▶ **Aim of the exercise**: The records below must be output exactly, with no images carried over.

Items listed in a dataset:
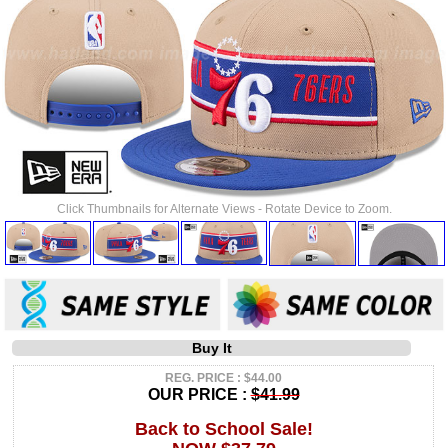
Click Thumbnails for Alternate Views - Rotate Device to Zoom.
Buy It
REG. PRICE : $44.00
OUR PRICE :
$41.99
Back to School Sale!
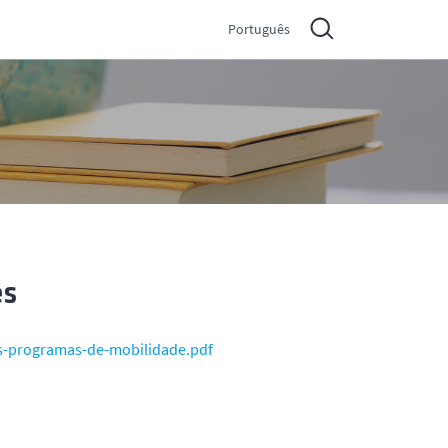
Português
es
s-programas-de-mobilidade.pdf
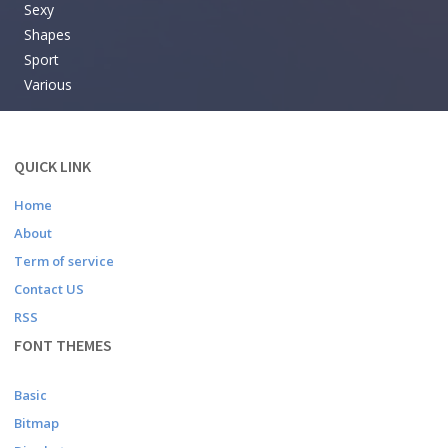
Sexy
Shapes
Sport
Various
QUICK LINK
Home
About
Term of service
Contact US
RSS
FONT THEMES
Basic
Bitmap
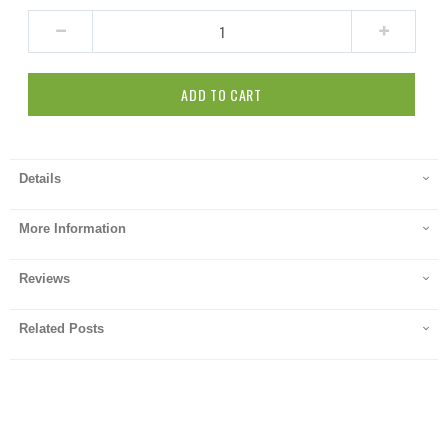
ADD TO CART
Details
More Information
Reviews
Related Posts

▶ **Exercise response**:
Click Thumbnails for Alternate Views - Rotate Device to Zoom.
Buy It
REG. PRICE : $44.00
OUR PRICE :
$41.99
Back to School Sale!
Português
es
s-programas-de-mobilidade.pdf
Sexy
Shapes
Sport
Various
QUICK LINK
Home
About
Term of service
Contact US
RSS
FONT THEMES
Basic
Bitmap
ADD TO CART
Details
More Information
Reviews
Related Posts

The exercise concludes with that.